# Ford 5000 lift problem



## greenmaster (Jun 28, 2016)

Hello everyone , I have a ford 5000 that run great but I can not repair the hydraulic lift . Go up and stay but begins to fall very slowly and after 5 seconds up again. Any idea ?


----------



## BigT (Sep 15, 2014)

Hello Greenmaster, welcome to the forum.

That is a hydraulic lift phenomena called "hiccups". Reflects a worn lift system (leakage). All tractor lifts drift down with time. When the lifts gets down to a certain point, it automatically corrects back up. 

My tractor corrects (hiccups) about every 15 seconds. I pay no attention to it.

A 5 second period reflects significant leakage, but if the lift serves you well otherwise, don't worry about it. Normally, hiccups are due to leakage past the lift piston, but it may be leakage elsewhere. There is an inspection cover on the side of center housing that you can remove and see where it is leaking. 

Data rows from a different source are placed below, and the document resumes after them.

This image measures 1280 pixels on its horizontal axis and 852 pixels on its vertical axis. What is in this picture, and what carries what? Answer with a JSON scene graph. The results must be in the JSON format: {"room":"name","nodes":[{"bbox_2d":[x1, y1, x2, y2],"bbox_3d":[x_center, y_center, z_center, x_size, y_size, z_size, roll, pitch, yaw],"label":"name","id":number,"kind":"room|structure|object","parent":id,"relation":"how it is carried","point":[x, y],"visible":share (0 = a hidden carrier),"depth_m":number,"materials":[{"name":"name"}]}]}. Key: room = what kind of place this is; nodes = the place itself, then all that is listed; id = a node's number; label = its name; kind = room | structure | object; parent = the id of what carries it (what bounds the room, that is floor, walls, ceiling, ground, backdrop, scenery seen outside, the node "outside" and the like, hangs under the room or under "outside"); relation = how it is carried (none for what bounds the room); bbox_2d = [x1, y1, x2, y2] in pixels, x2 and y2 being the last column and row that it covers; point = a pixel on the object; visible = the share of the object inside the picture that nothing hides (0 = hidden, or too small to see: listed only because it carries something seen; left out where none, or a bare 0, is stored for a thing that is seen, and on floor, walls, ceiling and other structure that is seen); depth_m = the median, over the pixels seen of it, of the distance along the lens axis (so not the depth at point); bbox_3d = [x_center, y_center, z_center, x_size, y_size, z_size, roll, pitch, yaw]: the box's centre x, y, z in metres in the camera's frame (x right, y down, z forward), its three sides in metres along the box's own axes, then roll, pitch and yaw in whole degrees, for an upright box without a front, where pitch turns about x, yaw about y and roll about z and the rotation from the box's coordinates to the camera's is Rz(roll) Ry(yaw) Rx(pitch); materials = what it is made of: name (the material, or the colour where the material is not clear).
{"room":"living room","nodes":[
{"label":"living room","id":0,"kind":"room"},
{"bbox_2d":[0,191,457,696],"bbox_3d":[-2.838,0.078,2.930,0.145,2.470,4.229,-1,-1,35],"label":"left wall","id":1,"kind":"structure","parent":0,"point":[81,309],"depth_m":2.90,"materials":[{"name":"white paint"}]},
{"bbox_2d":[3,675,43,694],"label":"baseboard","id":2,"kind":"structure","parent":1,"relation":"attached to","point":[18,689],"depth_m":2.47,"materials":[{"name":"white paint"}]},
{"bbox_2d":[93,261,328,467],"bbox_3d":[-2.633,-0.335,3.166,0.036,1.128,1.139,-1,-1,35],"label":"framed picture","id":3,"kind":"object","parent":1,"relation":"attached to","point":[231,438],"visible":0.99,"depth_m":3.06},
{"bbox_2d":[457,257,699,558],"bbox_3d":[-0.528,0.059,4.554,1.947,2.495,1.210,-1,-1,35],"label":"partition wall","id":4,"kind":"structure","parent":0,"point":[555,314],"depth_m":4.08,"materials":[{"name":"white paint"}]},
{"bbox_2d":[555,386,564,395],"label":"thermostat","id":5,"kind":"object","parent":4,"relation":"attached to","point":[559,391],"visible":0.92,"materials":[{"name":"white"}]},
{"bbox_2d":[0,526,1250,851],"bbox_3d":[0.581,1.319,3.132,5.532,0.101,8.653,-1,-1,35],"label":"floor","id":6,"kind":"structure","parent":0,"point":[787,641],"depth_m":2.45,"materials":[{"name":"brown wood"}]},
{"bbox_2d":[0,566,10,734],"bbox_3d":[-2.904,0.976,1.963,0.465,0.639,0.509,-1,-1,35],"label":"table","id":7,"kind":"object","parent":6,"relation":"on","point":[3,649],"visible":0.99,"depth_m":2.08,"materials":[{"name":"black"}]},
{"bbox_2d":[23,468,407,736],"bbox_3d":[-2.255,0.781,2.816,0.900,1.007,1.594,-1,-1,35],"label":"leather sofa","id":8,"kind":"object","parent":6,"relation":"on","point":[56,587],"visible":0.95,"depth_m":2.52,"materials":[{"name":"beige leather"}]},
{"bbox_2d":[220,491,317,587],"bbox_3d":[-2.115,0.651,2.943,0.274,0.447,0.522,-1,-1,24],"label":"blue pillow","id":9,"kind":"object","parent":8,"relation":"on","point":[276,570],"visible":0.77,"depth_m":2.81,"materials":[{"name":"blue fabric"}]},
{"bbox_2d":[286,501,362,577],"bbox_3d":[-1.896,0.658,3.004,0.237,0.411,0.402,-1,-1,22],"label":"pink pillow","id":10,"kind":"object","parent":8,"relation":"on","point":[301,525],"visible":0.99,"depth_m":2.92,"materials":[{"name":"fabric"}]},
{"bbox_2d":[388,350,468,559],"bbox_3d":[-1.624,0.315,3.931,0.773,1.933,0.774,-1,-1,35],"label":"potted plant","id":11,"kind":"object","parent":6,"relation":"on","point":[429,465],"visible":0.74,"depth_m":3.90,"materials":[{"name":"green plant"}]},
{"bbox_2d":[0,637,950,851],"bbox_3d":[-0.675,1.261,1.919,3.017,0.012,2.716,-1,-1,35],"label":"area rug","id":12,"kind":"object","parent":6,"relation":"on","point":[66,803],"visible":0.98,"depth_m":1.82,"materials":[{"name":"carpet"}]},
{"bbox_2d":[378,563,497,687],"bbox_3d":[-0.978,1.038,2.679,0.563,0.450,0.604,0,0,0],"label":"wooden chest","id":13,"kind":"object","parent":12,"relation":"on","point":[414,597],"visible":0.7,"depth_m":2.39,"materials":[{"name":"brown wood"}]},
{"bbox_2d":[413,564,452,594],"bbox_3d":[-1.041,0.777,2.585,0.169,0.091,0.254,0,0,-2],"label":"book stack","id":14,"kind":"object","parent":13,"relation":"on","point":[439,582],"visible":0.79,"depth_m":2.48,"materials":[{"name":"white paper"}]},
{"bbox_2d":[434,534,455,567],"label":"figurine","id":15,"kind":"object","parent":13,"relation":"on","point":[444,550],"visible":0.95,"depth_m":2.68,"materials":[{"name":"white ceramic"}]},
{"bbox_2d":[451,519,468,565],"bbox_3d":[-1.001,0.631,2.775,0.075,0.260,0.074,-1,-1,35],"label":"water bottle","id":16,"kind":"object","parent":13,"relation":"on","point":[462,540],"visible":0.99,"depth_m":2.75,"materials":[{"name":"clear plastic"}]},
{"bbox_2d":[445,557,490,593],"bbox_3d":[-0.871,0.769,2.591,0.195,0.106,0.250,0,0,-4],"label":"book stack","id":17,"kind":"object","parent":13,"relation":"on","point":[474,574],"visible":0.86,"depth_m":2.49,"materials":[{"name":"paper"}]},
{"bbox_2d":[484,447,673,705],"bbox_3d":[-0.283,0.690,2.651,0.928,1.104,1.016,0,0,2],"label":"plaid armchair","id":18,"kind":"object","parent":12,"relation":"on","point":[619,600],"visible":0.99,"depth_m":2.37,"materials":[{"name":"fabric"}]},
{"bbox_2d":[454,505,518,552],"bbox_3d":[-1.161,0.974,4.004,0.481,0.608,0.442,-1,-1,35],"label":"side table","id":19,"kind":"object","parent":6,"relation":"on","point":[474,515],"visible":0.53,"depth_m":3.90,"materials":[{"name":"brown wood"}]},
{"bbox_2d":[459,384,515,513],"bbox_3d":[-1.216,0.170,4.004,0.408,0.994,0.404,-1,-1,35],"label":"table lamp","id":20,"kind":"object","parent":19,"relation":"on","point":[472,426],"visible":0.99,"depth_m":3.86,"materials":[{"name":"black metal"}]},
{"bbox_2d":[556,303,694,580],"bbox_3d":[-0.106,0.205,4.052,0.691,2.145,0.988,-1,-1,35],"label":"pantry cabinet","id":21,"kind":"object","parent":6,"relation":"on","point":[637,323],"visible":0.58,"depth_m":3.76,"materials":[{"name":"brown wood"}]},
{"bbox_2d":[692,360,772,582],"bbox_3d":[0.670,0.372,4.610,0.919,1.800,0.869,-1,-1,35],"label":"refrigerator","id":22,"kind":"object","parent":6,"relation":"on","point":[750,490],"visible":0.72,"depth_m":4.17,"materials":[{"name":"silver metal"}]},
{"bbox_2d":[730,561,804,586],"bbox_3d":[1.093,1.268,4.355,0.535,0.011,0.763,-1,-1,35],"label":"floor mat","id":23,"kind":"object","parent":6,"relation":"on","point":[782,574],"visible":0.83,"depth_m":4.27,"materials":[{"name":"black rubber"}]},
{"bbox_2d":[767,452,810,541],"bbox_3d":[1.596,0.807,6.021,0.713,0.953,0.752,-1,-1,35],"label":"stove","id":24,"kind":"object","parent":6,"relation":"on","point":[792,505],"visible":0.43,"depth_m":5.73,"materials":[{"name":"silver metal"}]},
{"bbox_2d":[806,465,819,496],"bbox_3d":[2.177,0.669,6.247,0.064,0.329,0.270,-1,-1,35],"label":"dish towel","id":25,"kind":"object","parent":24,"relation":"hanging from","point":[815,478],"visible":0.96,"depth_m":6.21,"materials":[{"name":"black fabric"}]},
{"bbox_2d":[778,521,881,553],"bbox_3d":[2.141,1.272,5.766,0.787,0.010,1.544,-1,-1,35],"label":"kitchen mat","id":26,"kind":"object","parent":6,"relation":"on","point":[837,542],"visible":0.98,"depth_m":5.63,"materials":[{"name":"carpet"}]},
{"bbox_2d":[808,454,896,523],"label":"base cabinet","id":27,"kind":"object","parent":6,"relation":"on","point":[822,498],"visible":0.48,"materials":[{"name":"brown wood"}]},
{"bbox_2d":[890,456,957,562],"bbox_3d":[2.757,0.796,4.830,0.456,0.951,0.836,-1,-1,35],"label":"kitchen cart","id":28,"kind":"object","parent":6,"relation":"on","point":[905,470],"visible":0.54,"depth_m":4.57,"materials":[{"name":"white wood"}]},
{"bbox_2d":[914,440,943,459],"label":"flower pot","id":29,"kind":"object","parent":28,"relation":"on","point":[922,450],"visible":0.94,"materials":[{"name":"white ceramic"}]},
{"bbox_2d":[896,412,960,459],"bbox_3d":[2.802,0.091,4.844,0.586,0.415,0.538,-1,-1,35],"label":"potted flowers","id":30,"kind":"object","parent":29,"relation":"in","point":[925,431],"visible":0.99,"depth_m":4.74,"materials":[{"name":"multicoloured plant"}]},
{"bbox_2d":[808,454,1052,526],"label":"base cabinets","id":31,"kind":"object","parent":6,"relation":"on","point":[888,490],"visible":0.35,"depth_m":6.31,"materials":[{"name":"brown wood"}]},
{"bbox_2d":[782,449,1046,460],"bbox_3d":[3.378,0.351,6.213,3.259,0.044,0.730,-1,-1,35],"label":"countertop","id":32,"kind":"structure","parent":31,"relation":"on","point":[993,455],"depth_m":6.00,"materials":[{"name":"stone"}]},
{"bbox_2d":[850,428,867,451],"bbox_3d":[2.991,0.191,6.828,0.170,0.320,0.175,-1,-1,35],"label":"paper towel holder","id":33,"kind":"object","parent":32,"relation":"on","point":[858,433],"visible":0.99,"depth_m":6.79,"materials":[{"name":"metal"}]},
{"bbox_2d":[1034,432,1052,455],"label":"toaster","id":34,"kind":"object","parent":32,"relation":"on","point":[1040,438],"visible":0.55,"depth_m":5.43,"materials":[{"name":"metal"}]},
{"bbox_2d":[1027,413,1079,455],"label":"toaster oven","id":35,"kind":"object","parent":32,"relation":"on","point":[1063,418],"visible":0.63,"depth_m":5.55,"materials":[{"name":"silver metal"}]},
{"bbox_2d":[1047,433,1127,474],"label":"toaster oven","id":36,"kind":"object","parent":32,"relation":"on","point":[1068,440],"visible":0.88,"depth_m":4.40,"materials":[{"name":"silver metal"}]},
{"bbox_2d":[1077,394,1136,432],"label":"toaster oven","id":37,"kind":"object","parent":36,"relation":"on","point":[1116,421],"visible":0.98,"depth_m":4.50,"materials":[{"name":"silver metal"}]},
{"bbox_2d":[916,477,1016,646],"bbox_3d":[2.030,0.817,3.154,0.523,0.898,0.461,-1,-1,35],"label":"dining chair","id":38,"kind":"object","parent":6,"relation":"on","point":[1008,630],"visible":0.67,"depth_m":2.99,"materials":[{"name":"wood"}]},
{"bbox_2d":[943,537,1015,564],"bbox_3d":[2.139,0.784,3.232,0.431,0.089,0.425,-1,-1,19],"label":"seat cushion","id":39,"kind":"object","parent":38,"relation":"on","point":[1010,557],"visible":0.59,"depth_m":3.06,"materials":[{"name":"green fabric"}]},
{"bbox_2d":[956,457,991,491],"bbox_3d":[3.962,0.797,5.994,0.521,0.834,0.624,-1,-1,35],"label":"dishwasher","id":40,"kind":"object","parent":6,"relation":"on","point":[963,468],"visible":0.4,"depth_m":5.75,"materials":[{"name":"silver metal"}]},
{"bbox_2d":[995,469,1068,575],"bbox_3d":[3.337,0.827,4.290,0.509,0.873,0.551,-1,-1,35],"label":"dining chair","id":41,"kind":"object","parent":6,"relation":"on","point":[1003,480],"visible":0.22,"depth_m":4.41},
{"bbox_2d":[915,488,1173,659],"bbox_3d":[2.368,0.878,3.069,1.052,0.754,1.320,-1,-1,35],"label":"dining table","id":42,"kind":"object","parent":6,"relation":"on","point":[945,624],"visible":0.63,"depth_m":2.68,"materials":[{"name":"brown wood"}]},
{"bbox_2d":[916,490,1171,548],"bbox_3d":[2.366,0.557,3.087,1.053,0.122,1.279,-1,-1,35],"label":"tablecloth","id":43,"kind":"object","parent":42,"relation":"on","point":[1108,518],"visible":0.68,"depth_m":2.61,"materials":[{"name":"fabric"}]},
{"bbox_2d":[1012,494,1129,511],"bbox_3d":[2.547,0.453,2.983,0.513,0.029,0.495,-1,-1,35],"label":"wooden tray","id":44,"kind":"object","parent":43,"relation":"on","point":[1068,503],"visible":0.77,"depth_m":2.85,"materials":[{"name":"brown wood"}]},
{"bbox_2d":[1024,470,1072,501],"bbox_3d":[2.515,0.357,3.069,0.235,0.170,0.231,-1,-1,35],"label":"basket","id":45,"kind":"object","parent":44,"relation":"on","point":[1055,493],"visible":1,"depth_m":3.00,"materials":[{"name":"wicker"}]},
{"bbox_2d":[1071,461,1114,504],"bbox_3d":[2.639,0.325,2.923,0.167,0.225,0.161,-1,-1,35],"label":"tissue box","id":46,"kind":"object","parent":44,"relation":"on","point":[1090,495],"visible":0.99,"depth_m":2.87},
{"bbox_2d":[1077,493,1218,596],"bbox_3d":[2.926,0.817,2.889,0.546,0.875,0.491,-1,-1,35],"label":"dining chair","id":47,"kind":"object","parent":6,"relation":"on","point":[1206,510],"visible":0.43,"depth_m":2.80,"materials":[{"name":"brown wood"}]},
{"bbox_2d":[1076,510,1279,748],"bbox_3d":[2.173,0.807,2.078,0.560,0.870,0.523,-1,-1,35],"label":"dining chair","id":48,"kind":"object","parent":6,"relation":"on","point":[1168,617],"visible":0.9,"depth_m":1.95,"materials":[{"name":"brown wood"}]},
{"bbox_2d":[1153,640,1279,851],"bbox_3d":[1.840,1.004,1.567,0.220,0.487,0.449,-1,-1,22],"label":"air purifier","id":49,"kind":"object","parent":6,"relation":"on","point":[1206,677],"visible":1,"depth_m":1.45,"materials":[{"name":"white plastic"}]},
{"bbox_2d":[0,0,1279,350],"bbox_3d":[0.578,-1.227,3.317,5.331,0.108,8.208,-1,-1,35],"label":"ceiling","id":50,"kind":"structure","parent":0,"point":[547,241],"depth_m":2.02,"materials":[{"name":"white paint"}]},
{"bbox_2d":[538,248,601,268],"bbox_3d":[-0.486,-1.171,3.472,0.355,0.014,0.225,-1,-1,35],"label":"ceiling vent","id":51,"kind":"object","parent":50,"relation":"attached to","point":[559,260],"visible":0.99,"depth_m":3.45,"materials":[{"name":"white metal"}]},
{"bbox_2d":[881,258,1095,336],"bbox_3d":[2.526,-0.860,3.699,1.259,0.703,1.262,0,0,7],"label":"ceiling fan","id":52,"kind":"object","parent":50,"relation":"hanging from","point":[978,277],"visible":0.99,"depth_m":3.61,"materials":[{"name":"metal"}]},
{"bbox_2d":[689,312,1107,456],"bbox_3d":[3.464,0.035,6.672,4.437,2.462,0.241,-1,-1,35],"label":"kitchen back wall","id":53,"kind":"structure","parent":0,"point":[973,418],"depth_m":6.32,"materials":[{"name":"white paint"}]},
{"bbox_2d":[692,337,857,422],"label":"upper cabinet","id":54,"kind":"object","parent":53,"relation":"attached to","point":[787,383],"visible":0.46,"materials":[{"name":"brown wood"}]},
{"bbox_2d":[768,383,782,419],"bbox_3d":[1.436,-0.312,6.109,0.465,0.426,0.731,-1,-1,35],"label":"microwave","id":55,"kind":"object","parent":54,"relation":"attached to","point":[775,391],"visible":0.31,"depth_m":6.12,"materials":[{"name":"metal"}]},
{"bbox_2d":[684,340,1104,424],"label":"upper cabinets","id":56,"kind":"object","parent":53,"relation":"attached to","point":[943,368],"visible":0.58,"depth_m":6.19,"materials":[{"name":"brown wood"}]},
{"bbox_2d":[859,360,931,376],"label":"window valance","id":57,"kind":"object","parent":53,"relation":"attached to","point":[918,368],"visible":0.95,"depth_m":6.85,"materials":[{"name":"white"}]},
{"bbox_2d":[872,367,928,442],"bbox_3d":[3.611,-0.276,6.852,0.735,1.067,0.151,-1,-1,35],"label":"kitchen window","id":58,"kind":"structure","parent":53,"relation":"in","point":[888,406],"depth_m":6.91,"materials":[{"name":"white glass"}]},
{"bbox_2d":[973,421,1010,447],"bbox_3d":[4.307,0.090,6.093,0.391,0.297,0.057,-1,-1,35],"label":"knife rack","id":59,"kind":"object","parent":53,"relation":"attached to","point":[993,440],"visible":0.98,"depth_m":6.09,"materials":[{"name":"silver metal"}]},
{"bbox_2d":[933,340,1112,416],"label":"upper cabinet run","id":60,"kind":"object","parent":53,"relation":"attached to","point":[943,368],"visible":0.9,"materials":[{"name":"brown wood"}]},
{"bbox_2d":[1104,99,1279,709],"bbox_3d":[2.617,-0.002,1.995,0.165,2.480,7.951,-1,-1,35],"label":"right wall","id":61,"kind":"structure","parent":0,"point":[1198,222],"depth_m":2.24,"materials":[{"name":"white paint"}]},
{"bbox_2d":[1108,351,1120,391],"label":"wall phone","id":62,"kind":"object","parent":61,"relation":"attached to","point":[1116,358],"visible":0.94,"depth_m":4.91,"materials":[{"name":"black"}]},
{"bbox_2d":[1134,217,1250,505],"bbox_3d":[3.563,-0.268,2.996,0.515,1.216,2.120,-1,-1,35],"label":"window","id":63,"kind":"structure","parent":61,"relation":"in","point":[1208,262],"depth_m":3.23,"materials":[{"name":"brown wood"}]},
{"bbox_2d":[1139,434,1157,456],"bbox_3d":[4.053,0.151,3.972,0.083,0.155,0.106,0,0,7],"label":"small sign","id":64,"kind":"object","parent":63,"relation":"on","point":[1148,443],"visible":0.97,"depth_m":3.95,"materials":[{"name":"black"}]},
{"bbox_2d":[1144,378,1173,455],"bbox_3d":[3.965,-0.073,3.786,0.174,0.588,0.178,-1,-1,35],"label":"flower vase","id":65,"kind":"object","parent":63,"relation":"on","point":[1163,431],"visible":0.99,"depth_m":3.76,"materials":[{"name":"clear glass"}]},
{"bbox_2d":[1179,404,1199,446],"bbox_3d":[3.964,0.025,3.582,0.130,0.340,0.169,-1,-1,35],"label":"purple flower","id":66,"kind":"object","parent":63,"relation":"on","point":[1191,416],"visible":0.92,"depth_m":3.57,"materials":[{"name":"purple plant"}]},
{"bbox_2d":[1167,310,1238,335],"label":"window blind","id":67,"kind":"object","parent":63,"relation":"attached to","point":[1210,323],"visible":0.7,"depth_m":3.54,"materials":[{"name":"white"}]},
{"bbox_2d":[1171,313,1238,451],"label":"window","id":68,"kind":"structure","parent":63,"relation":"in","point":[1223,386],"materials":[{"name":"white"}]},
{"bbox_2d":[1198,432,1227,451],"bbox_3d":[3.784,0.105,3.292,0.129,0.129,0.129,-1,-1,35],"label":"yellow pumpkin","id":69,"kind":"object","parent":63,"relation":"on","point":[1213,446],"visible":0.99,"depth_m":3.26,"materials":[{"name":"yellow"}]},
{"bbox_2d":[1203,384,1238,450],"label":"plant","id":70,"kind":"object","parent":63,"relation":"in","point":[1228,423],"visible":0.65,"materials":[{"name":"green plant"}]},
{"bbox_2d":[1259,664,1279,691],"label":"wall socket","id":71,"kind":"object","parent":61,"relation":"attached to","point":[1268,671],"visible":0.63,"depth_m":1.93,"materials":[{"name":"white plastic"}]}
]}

If you decide to repair the lift, get a shop/repair/service manual before you start. An I&T manual for your Ford 5000 should suffice. You have to pull the lift cover. You will need an engine hoist or a strong helper to lift it...it's heavy.


----------



## greenmaster (Jun 28, 2016)

Hi BigT, thanks for the reply. 
we have changed the piston and almost all valves. Ford workshop tell us to change the safety valve but I understand that this valve only acts in case of excessive pressure. There is no type of adjustments ? 
(sorry but I'm not fluent in english...just spanish and french)


----------



## BigT (Sep 15, 2014)

Hey Greenmaster,

See attached diagram. Pull inspection cover #19 (you will have to drain off some fluid to prevent spillage) and operate the lift and see where it is leaking.


----------



## greenmaster (Jun 28, 2016)

Hi BigT,
We did and no leakage is observed. safety valve we have not changed and it is not in very good shape, maybe operate by someone in the past. could influence the hiccups ?


----------



## greenmaster (Jun 28, 2016)

Update...safety valve changed. No leakage is observed (piston & valves). Hiccups remain at 5 seconds exactly. 

Weird...in DRAFT mode NO hiccups...


----------



## greenmaster (Jun 28, 2016)

Hi everybody, problem solved. Unload valve clogged. Thanks for replies.


----------